Yangwang U9 Xtreme Becomes Fastest Car in the World, hits 308mph!
BYD’s luxury performance offshoot, Yangwang, has taken a definitive lead in the speed wars. Its U9 Xtreme hypercar recently reached 308.4 mph (496.22 km/h) at ATP Papenburg in Germany, driven by Marc Basseng. This run overtook the Bugatti Chiron Super Sport 300+ record of 304.77 mph from 2019.

The U9 Xtreme’s hardware pushes existing EV tech toward its limits. Its powertrain includes four electric motors producing just under 3,000 hp, riding on a 1,200-volt electrical architecture rather than the standard 800 volts found in many EVs.
The battery uses BYD’s Blade Lithium Iron Phosphate design; semi-slick tires and an upgraded active suspension system (“DiSus-X”) help with stability at extreme speed.
Only 30 units of the U9 Xtreme will be produced globally.

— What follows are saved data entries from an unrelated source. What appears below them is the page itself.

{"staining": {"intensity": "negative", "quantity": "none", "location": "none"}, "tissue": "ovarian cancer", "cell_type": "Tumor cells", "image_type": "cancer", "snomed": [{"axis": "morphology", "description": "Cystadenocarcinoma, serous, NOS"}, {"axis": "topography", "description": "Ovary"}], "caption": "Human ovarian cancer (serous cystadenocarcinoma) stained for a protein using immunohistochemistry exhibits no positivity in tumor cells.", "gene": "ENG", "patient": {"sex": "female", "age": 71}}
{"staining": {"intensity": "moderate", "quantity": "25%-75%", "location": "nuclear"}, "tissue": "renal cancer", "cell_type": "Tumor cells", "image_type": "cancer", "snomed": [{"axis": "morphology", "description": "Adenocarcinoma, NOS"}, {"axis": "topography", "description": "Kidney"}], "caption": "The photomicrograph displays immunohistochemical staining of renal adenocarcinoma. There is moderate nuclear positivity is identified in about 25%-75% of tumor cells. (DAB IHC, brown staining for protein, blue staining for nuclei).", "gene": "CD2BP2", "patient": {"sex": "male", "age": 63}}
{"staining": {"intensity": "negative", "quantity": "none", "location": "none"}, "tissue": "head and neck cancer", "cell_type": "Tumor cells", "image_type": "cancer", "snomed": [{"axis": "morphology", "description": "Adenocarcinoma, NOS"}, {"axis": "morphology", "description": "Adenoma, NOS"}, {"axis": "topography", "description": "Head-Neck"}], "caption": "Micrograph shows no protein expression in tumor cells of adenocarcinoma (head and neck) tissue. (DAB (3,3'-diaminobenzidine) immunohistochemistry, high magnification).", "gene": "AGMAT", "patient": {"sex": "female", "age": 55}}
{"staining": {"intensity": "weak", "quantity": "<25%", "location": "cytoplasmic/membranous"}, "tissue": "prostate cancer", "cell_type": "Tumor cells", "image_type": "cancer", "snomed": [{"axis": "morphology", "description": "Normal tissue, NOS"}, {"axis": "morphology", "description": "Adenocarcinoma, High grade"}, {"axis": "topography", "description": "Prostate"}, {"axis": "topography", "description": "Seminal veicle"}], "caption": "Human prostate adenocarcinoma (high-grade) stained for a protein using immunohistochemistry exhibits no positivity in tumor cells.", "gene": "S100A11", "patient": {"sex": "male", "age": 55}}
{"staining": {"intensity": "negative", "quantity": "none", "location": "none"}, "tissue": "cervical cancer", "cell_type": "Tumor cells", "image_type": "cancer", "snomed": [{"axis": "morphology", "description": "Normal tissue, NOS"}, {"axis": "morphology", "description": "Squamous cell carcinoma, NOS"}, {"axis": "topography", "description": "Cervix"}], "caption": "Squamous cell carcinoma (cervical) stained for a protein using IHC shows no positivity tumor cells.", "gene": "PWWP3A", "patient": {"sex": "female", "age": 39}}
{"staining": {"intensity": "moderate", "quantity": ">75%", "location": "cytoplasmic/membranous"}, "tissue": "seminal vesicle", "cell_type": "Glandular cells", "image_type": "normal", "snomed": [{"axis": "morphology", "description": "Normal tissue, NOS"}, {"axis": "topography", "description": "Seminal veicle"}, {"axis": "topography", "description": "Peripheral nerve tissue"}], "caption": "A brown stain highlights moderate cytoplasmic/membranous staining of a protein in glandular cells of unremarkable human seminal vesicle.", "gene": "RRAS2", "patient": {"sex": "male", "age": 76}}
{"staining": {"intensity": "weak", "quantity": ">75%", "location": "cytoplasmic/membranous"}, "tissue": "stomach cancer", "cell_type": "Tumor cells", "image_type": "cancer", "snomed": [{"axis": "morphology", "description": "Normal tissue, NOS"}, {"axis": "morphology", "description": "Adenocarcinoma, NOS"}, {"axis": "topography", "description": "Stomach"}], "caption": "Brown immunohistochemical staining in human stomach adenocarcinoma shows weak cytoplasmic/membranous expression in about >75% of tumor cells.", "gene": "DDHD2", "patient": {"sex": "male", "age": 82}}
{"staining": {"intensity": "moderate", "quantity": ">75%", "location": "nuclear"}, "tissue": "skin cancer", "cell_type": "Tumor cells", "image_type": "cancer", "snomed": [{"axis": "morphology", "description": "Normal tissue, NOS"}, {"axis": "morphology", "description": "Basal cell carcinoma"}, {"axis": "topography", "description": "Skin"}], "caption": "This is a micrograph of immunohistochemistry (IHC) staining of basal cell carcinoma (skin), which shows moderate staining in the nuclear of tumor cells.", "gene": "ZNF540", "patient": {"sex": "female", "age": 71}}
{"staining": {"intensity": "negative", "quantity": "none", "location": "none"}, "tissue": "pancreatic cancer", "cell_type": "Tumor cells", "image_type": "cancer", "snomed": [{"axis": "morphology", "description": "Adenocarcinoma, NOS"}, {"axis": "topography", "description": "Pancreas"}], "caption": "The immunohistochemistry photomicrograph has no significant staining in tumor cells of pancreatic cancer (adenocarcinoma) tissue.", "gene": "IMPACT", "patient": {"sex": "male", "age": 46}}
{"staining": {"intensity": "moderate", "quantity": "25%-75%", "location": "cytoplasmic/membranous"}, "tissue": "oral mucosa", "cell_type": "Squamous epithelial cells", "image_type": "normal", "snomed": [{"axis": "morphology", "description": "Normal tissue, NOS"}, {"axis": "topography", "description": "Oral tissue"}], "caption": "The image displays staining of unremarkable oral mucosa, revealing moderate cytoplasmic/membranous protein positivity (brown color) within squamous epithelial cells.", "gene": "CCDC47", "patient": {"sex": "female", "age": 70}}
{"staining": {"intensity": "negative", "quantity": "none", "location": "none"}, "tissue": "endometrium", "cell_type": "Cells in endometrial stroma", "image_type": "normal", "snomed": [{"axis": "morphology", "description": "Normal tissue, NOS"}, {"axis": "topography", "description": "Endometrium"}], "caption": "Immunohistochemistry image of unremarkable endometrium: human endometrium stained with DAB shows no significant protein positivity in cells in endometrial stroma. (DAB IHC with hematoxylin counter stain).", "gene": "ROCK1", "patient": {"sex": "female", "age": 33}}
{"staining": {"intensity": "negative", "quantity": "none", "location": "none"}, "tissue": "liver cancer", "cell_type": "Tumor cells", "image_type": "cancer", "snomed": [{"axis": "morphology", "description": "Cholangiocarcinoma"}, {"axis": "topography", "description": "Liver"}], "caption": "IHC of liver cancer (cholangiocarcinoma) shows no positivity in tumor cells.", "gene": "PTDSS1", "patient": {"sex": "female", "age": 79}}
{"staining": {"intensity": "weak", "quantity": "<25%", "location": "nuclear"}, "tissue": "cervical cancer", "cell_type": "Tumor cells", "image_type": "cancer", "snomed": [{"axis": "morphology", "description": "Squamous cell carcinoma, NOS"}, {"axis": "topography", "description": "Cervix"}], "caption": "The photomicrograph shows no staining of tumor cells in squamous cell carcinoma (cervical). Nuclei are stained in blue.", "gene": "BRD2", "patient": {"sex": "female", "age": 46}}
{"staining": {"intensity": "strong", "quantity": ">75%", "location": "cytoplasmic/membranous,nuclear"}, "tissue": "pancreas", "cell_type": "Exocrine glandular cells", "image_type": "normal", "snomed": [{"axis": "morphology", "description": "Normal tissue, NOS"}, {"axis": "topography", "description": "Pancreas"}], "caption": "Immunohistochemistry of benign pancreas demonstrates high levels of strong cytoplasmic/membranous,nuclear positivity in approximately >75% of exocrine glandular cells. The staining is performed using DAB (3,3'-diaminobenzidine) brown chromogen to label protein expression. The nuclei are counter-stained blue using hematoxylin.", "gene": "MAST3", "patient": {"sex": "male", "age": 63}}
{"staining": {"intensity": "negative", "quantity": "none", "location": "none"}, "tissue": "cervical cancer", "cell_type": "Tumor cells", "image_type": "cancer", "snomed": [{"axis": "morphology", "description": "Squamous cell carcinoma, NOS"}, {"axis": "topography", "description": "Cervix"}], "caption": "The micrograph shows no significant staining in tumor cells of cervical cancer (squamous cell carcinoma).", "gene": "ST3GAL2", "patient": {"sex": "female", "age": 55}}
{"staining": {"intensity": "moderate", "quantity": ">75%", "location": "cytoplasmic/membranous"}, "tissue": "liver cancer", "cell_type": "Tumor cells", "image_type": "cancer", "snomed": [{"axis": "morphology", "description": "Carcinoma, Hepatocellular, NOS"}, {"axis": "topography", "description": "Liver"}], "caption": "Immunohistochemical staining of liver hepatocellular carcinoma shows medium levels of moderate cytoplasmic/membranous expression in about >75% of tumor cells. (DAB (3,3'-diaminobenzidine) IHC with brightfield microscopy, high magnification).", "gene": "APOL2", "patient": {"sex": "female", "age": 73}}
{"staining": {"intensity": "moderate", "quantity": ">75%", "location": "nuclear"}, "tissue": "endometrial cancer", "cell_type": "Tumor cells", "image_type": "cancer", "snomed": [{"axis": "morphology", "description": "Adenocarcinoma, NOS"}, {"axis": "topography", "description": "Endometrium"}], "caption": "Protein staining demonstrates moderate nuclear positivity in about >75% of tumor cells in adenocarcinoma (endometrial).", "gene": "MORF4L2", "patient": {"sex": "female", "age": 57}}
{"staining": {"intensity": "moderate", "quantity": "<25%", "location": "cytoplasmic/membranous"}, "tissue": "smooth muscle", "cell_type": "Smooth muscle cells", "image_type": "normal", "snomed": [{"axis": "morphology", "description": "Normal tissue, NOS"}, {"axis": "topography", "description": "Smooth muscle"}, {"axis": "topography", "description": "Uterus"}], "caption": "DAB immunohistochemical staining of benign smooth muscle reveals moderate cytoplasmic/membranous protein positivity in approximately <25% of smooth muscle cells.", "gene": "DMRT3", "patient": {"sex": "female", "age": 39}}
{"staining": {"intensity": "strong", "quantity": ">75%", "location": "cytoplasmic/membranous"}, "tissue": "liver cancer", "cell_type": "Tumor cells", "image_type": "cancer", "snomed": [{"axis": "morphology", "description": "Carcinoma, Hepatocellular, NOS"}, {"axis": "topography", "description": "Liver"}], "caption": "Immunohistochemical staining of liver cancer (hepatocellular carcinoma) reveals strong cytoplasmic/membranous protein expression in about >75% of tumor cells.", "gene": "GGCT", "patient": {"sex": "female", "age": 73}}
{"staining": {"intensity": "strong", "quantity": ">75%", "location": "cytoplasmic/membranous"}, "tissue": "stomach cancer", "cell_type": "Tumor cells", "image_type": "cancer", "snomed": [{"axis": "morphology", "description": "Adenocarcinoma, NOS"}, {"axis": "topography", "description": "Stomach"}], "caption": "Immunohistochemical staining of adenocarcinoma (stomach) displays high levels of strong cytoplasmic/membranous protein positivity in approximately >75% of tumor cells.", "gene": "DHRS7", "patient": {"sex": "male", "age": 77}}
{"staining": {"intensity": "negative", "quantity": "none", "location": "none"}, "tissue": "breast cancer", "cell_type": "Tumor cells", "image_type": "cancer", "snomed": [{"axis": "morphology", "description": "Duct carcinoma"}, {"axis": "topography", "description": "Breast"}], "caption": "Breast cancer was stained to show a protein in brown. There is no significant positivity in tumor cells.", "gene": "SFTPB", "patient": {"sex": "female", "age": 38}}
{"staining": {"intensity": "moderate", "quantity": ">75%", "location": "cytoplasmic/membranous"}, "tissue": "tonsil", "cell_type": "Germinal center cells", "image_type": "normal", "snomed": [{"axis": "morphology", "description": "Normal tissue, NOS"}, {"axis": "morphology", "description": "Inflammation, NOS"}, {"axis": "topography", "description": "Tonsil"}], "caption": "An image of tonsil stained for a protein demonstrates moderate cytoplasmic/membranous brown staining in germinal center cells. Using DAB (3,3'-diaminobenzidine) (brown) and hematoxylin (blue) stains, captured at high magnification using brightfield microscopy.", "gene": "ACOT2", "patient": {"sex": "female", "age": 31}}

That limited run makes this more than a feat of engineering; it becomes a statement about where EV performance can go. BYD has been pushing toward higher voltages, better thermal management, torque vectoring, and improved aerodynamics. This record run shows that those incremental improvements are now combining to beat what was once thought almost untouchable.
There are caveats. That speed was reached in a one-way run, not the two-way average used in certain official land speed records.
There are also engineering trade-offs: tyres, battery cooling, and aerodynamic stability all become far more difficult at such high velocities. Still, placing this alongside combustion engine legends shows that EVs aren’t just catching up, they are surpassing old benchmarks where it matters most.
For the industry, this signals several things.
- First, high-voltage powertrains are no longer experimental; they are becoming necessary for pushing EV limits.
- Second, battery chemistry (LFP/Blade in this case) and packaging must evolve, since heat and discharge rates are harsh under top speed stress.
- Third, limited-production hypercars like U9 Xtreme serve dual purposes: technical proving grounds and brand halo vehicles that shift perception.
Competitors will now be forced to respond. Names like Koenigsegg, Rimac, Bugatti, and others are likely evaluating whether they can match or beat 308.4 mph while also addressing range, cost, and reliability. BYD has laid down a marker: extreme speed can go electric without compromises that were once considered unavoidable.